··· Given data ···
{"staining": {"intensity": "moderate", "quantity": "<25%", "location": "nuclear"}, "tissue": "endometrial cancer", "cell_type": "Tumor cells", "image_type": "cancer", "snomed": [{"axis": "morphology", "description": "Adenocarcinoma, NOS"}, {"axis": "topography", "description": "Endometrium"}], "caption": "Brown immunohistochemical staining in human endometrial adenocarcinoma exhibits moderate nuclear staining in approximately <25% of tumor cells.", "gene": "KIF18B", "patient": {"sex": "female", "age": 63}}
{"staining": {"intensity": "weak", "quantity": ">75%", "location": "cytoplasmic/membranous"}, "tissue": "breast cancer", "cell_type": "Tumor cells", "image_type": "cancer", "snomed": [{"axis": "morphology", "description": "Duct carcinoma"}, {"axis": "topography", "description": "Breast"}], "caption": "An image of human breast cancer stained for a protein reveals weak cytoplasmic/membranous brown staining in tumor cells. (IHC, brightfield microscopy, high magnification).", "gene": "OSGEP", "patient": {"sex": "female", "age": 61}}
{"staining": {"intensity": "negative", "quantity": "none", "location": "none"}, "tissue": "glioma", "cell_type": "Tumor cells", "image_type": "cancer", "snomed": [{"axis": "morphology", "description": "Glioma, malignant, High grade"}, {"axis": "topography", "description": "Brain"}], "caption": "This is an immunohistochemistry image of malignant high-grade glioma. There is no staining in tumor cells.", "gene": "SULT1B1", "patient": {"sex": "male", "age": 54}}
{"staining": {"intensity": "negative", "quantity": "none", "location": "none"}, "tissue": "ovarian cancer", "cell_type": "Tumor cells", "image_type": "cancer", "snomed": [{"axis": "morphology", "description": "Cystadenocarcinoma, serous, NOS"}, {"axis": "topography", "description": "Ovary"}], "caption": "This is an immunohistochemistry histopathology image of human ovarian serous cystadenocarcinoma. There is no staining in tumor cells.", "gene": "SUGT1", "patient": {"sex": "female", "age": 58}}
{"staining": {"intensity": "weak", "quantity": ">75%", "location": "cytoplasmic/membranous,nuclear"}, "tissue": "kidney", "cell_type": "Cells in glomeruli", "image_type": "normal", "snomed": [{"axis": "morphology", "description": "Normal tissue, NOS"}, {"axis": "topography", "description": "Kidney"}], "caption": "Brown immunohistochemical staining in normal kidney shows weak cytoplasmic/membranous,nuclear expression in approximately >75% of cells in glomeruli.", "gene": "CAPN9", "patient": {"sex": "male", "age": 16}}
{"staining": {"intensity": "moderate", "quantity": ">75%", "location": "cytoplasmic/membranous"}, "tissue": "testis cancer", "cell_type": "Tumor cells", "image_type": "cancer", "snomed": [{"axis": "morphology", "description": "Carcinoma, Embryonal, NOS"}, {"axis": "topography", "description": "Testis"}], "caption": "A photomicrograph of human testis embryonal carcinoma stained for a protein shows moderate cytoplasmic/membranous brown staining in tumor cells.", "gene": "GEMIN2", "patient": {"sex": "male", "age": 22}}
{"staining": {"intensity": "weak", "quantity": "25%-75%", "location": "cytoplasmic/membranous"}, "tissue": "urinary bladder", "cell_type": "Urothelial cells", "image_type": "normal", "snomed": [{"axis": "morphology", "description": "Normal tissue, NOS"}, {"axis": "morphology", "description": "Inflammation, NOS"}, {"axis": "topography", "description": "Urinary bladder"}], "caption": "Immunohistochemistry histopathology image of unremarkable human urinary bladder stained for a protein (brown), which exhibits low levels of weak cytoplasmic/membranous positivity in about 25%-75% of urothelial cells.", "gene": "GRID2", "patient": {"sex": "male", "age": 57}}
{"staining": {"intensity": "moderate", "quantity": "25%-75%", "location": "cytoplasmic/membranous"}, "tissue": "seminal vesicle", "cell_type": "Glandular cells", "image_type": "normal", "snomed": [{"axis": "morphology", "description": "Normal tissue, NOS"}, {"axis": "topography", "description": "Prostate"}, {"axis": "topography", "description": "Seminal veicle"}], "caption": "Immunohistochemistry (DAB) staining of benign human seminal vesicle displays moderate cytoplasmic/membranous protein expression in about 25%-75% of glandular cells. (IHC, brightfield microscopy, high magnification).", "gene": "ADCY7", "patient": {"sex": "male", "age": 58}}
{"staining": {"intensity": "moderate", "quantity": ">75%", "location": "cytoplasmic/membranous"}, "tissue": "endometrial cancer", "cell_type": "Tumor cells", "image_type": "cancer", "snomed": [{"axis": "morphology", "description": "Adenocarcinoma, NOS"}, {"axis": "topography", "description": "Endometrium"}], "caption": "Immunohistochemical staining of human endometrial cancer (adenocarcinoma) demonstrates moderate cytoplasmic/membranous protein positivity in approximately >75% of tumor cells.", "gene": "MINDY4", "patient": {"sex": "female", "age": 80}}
···
Problem details :: Word for word, restate the entries from the first line to the line that has "of human breast", both included, and nothing else.

Solution to this task ::
{"staining": {"intensity": "moderate", "quantity": "<25%", "location": "nuclear"}, "tissue": "endometrial cancer", "cell_type": "Tumor cells", "image_type": "cancer", "snomed": [{"axis": "morphology", "description": "Adenocarcinoma, NOS"}, {"axis": "topography", "description": "Endometrium"}], "caption": "Brown immunohistochemical staining in human endometrial adenocarcinoma exhibits moderate nuclear staining in approximately <25% of tumor cells.", "gene": "KIF18B", "patient": {"sex": "female", "age": 63}}
{"staining": {"intensity": "weak", "quantity": ">75%", "location": "cytoplasmic/membranous"}, "tissue": "breast cancer", "cell_type": "Tumor cells", "image_type": "cancer", "snomed": [{"axis": "morphology", "description": "Duct carcinoma"}, {"axis": "topography", "description": "Breast"}], "caption": "An image of human breast cancer stained for a protein reveals weak cytoplasmic/membranous brown staining in tumor cells. (IHC, brightfield microscopy, high magnification).", "gene": "OSGEP", "patient": {"sex": "female", "age": 61}}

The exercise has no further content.